The one great impression I have from this much-lauded film — which I just got around to watching — is how imperceptive, and even incurious, it is about what makes Calvin and Hobbes the best of its genre. There are a good many vague mumbles about its being well-drawn and well-told, and imaginative, and “intimate” (whatever that means), and so on and so forth.
The film doesn’t seem to know what it’s about: the history of cartooning? The death of newspapers? Chagrin Falls, Ohio? The promise and peril of marketing?
So let’s try to get a grip on the question of the strip’s greatness. Calvin and Hobbes is about finding freedom within structures of constraint, and being able to do so through the strength that comes from knowing that you are unconditionally loved and perfectly understood, even, or perhaps especially, when the one who understands you perfectly sees your flaws and foibles as well as your charms and virtues.
The strip is therefore concerned with the interaction of complex forces that are always in tension with one another, which requires a standard visual style that is highly energetic and the creation of multiple secondary visual styles in order to illuminate particular points at which those forces intersect.
That’s enough to get us started, I think.

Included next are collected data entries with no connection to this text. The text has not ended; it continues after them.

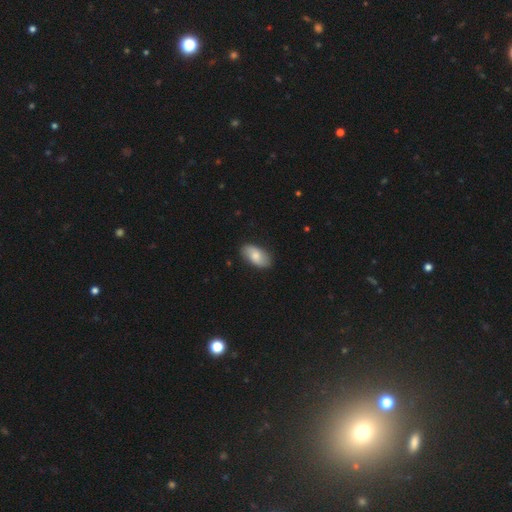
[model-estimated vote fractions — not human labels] Morphology: type=smooth (68%); roundness=in between (93%); merging=none (85%).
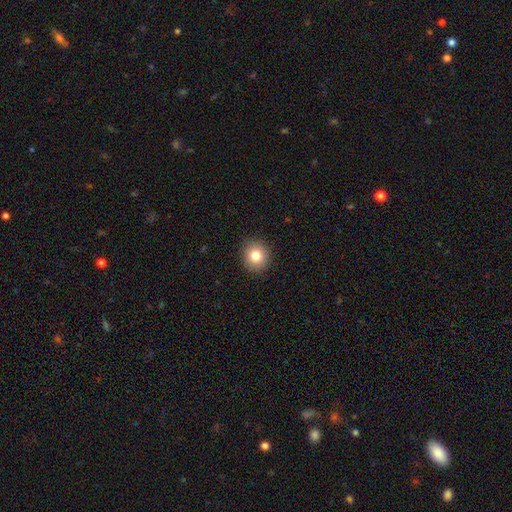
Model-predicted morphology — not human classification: smooth_or_featured: smooth (p=0.82) [alt: star or artifact p=0.10]
how_rounded: round (p=0.84) [alt: in between p=0.15]
merging: none (p=0.91) [alt: minor disturbance p=0.07]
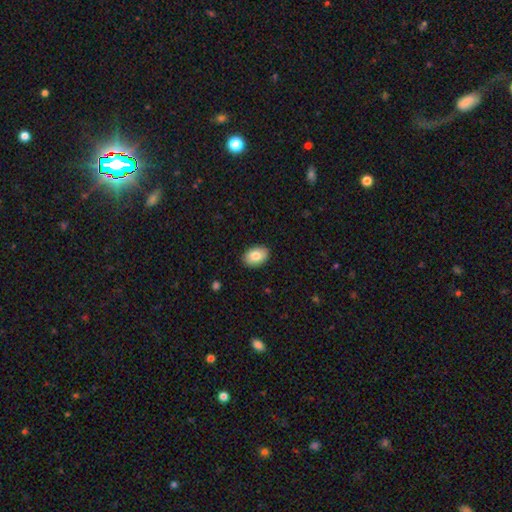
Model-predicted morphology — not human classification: Overall: smooth (83%). How rounded: in between (84%). Merging: none (89%).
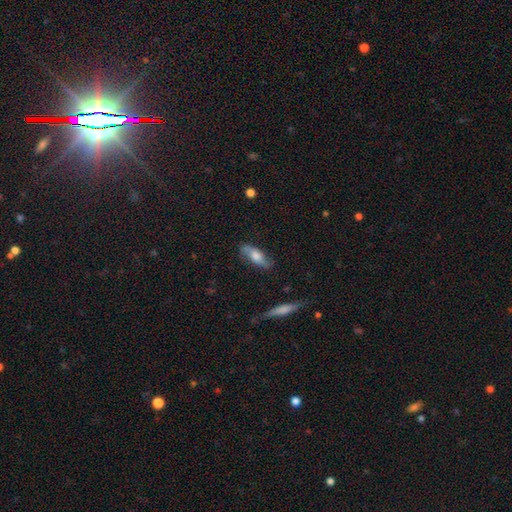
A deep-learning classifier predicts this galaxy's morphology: type=smooth (49%); merging=none (75%).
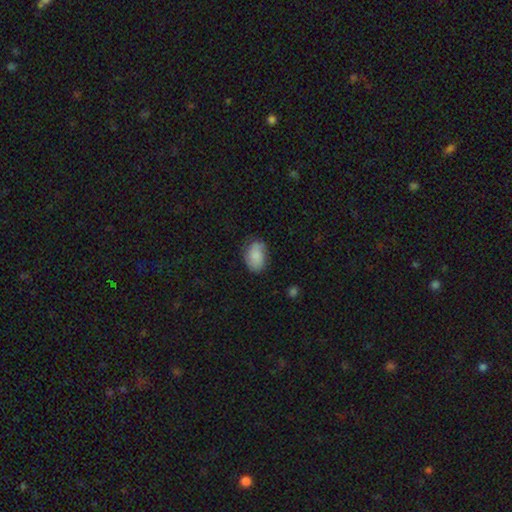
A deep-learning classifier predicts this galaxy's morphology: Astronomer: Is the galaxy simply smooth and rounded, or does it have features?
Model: smooth — 78%.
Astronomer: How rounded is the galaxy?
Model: in between — 84%.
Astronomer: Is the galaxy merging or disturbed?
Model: none — 65%.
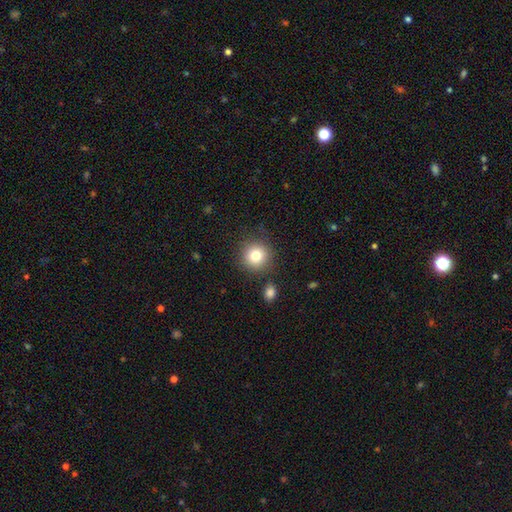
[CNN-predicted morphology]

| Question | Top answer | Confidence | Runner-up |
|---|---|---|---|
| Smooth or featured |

I saw the documentary recently, too, and had the same reaction to its failure to rise above standard fanboy admiration tropes and clichés. It did present some information I never got as a reader of the strip (e.g., pressure to merchandise, the Chagrin Falls setting), but annotations in The Calvin and Hobbes Tenth Anniversary Book (which I just reread) do a better job of describing those aspects, which are provided by Bill Watterson himself. I like your list of attributes that made the strip great, especially the strength of unconditional love, but the source is rich and deep enough to be satisfy other sentiments. For instance, Watterson’s wickedly unpredictable creativity (his array of characters and visual styles) is quite amazing.

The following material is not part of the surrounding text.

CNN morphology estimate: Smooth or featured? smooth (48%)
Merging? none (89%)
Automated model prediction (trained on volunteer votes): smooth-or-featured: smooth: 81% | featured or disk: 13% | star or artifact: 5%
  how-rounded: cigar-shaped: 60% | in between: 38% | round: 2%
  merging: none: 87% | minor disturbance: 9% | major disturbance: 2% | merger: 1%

I’ve never quite gotten how the central conceit of the strip, Calvin’s fantasy life vs. real life (within the frame of the strip) as evidenced by Hobbes going back and forth from stuffed animal to best friend and companion, can be denied as Watterson does. However, it’s not really a dilemma that demands a hard and fast answer.
One of the real interesting potential ideas to explore is that, if you read the Tenth Anniversary book that's filled with Watterson's work, you may come across thinking he's… kind of a jerk. To me, anyway. Which gets into that crotchety genius trope I enjoy so much.